Se por um lado os estudantes estão sofrendo, com os educadores não é diferente, afinal, muitos de nós também têm dificuldades de acessar a plataforma, de trabalhar em casa ao mesmo tempo que cuida da família e com o medo que a própria situação gera, em especial o medo de adoecer, de morrer ou de perder alguém querido. Para piorar esse cenário, as decisões estão sendo tomadas de cima para baixo; não foram os professores que decidiram a plataforma, a metodologia, os prazos etc. Não decidimos nada, tudo foi “jogado em nosso colo”. Na prática, cada professor faz o que acha melhor, como se a educação fosse uma decisão individual de cada professor e não fruto de um amplo e profundo debate, científico, com metodologia, procedimentos e objetivos bem estabelecidos.

Nesse contexto, o sindicato parece que sumiu. Ou melhor, está presente, mas “a distância”. Sua orientação inicial era para que os professores não acessassem as plataformas remotas, porém, essa decisão foi feita de “cima para baixo” e sem convencer e mobilizar a categoria. Na prática, a maioria dos professores isolados e com medo de represálias acabaram acatando a decisão das direções escolares, que é a mesma do governo. Ao perceber isso, o sindicato mudou a orientação para: acessem o sistema para ver as dificuldades e denunciá-las. Isso gerou ainda mais confusão, porque nem sustentou a posição de boicote ao sistema e nem orientou como deveria ser feto o acesso. Na prática, os professores ficaram sem saber o que fazer.

O que deveria ser feito era abrir formas e meios de discussão com a categoria, por exemplo, convocando assembleias locais, regionais, e elegendo delegados, para que a categoria discutisse, participasse da decisão, e das assembleias saísse uma resposta da categoria. Bem como a organização de uma luta que arrancasse da burguesia direitos, e não apenas se limitasse a criticar a situação, por mais que possam estar corretas as críticas ao EAD.

Nesse cenário, a bandeira “educação, pública, gratuita e PARA TODOS” é ainda mais urgente, afinal, cerca de 2,8 milhões de crianças e adolescentes de 4 a 17 anos estão fora da escola (UNICEF 2018), quando o ensino é obrigatório nessa idade. Sem falar dos casos de privação parcial, onde, por exemplo, os jovens estão nas escolas, mas são analfabetos ou estão em atraso escolar, o que chega a 13,8% da faixa, que tem um total de 43.384.308 de pessoas.

[Entradas de dados armazenados]
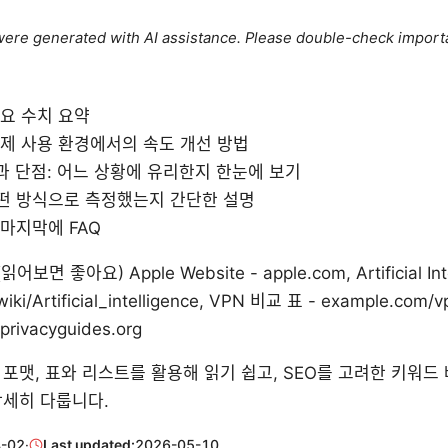
e were generated with AI assistance. Please double-check import
주요 수치 요약
실제 사용 환경에서의 속도 개선 방법
과 단점: 어느 상황에 유리한지 한눈에 보기
어떤 방식으로 측정했는지 간단한 설명
 마지막에 FAQ
(읽어보면 좋아요) Apple Website - apple.com, Artificial Inte
/wiki/Artificial_intelligence, VPN 비교 표 - example.com/
ivacyguides.org
포맷, 표와 리스트를 활용해 읽기 쉽고, SEO를 고려한 키워드
상세히 다룹니다.
-02
·
Last updated:
2026-05-10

◆ **Instruções do exercício**
(a) Responda às perguntas com base no texto sobre os professores no ensino remoto.
(i) Qual era a orientação inicial do sindicato aos professores?
(ii) Quantas crianças e adolescentes de 4 a 17 anos estão fora da escola, segundo o texto?
(iii) Que formas de discussão com a categoria o texto dá como exemplo?
(b) Reproduza o trecho do texto sobre os professores no ensino remoto que vai de "O que deveria" até "críticas ao EAD.".

◆ **Respostas**
(a)
(i) Que os professores não acessassem as plataformas remotas.
(ii) Cerca de 2,8 milhões (UNICEF 2018).
(iii) Convocar assembleias locais e regionais e eleger delegados.

(b)
O que deveria ser feito era abrir formas e meios de discussão com a categoria, por exemplo, convocando assembleias locais, regionais, e elegendo delegados, para que a categoria discutisse, participasse da decisão, e das assembleias saísse uma resposta da categoria. Bem como a organização de uma luta que arrancasse da burguesia direitos, e não apenas se limitasse a criticar a situação, por mais que possam estar corretas as críticas ao EAD.